-------- INFORMATION SHOWN --------
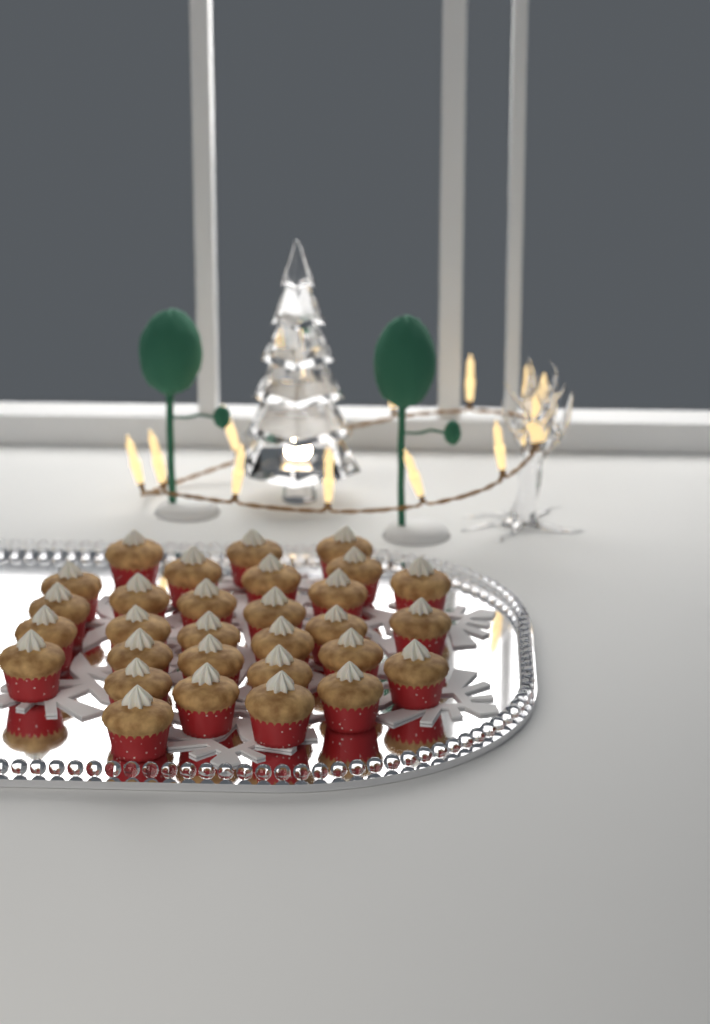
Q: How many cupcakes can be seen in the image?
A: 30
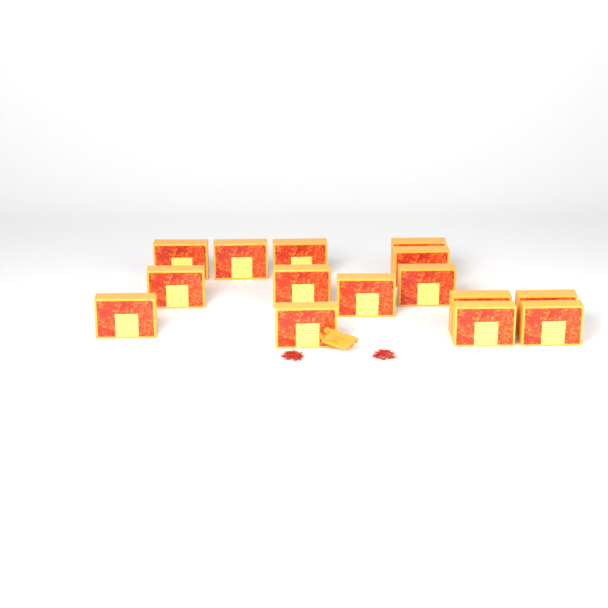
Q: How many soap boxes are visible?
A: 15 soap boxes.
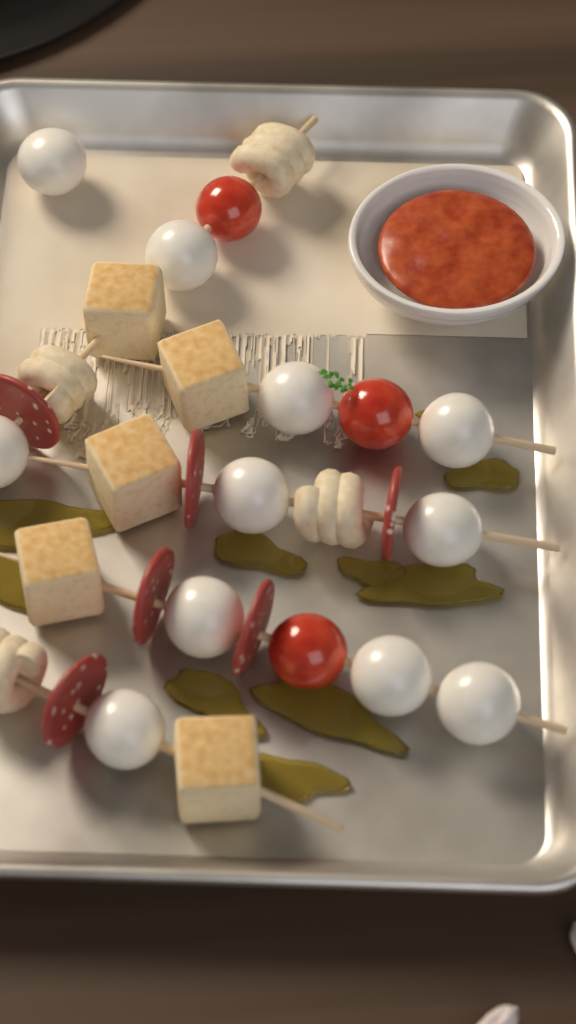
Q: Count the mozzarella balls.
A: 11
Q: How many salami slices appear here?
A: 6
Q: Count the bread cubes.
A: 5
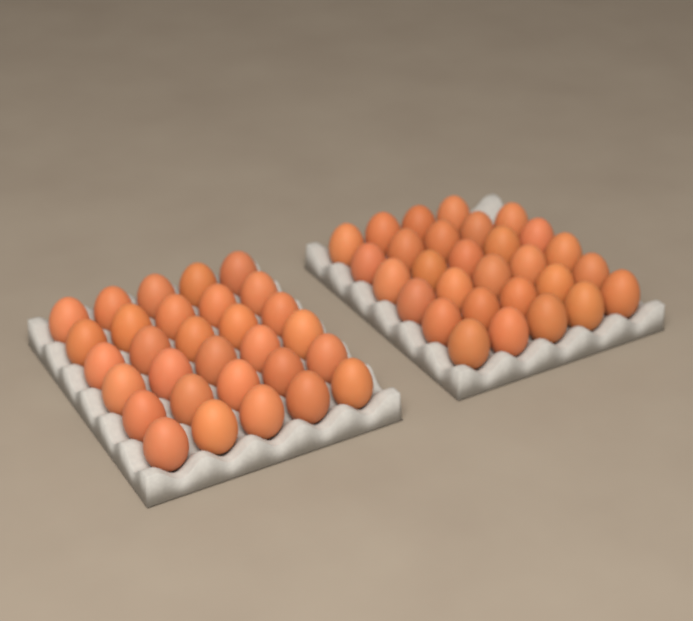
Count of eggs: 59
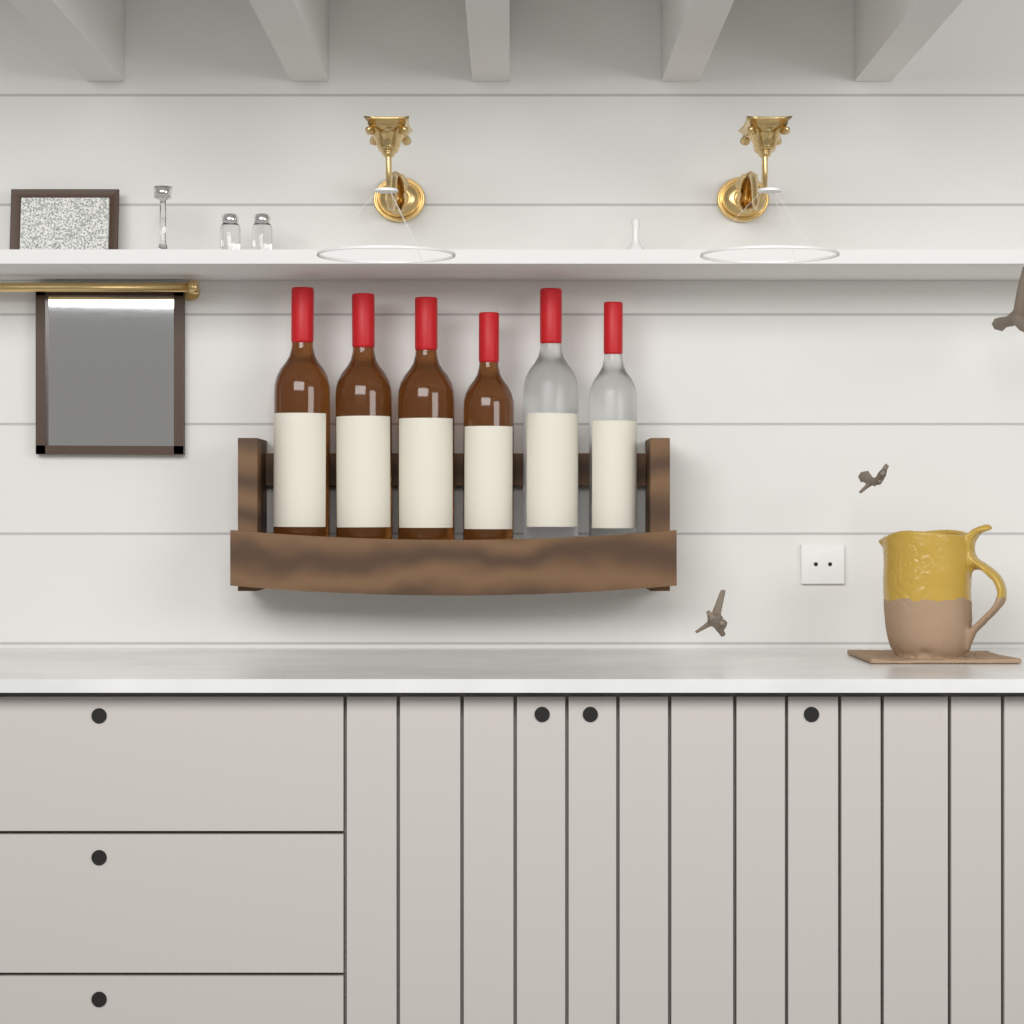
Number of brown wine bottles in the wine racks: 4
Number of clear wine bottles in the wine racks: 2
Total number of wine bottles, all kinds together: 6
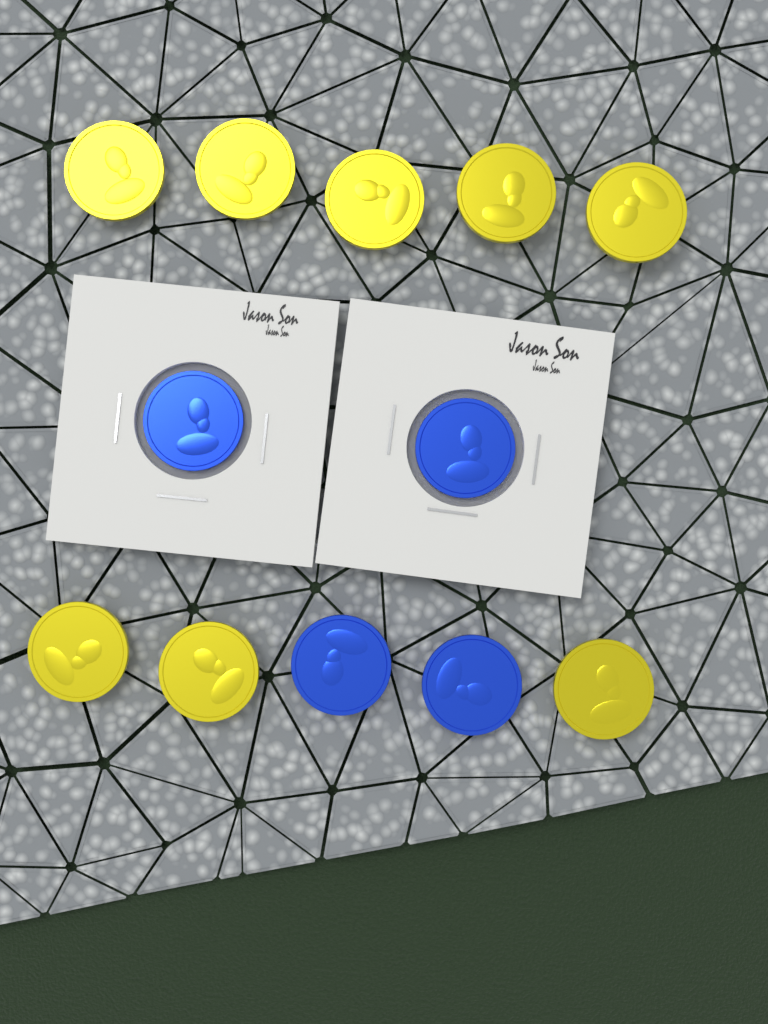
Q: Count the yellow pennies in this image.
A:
--------
-------- INFORMATION SHOWN --------
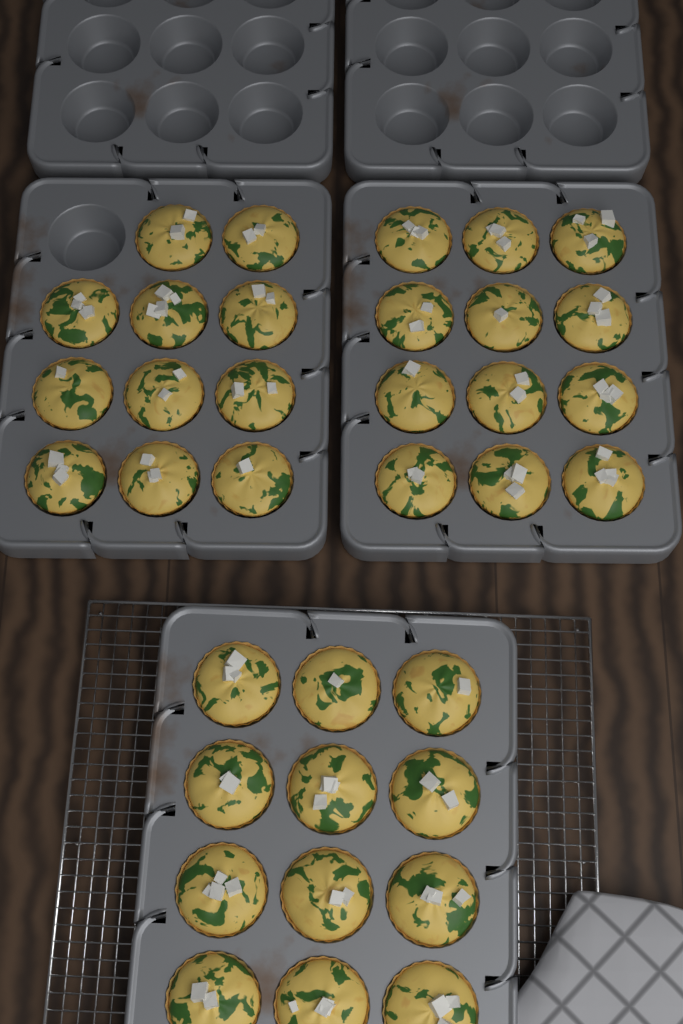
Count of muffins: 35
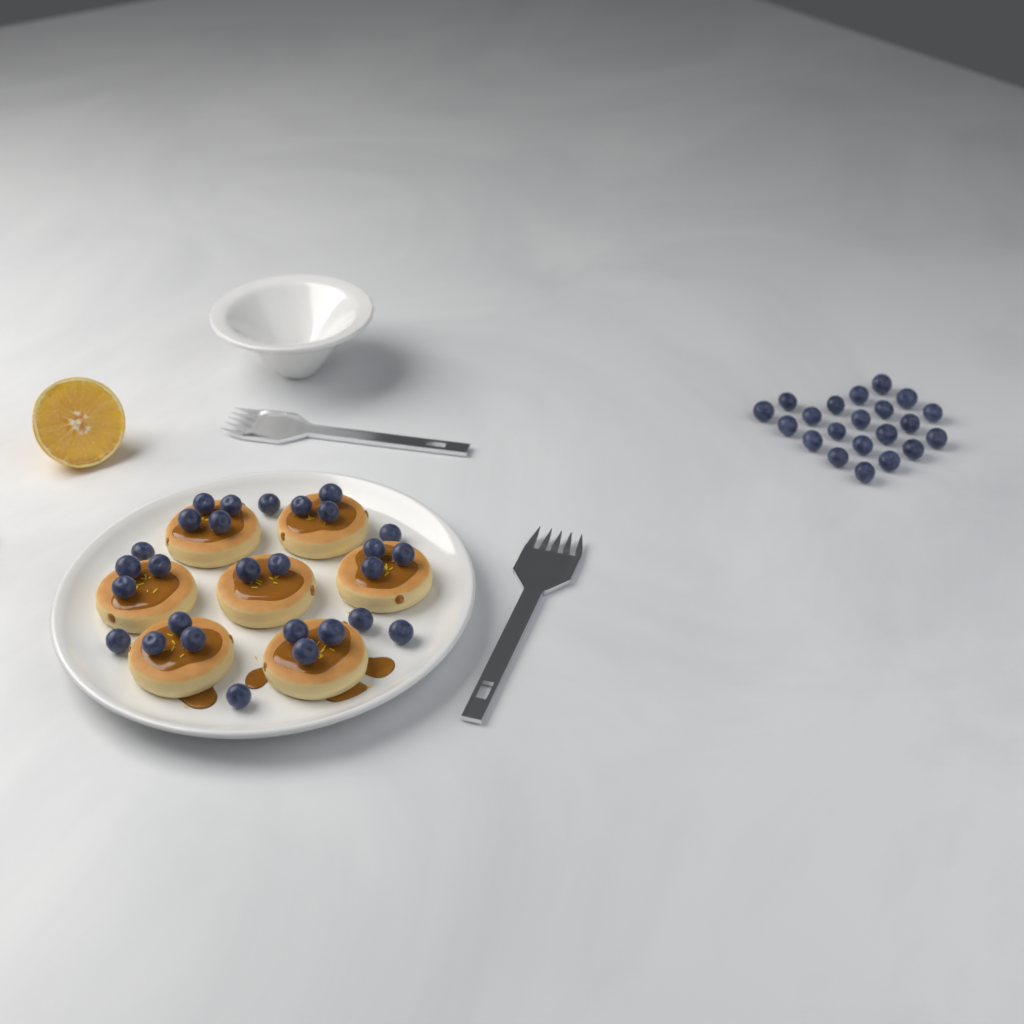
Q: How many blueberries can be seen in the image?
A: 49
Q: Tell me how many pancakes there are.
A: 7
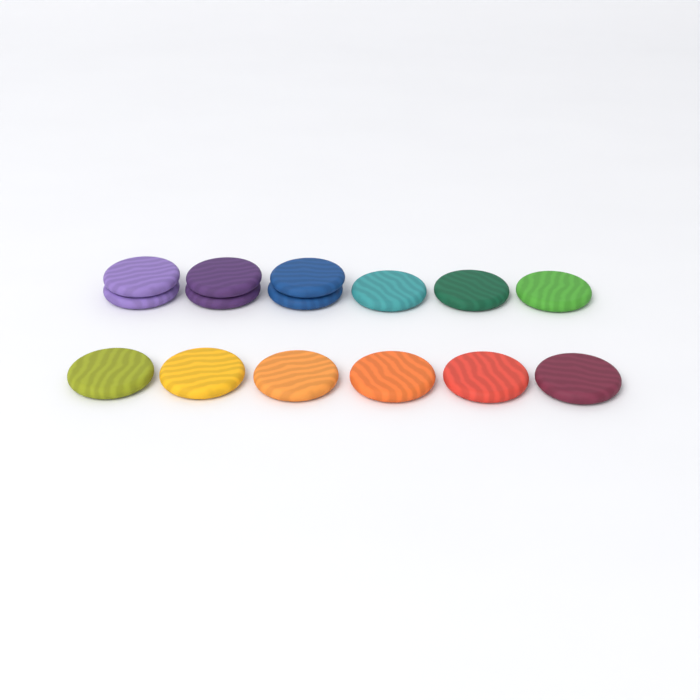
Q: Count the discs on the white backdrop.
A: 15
--------
Copy every line of the records above that contains the word "seen". Case counts.

WORKED SOLUTION ▸
Q: How many cupcakes can be seen in the image?
Q: How many blueberries can be seen in the image?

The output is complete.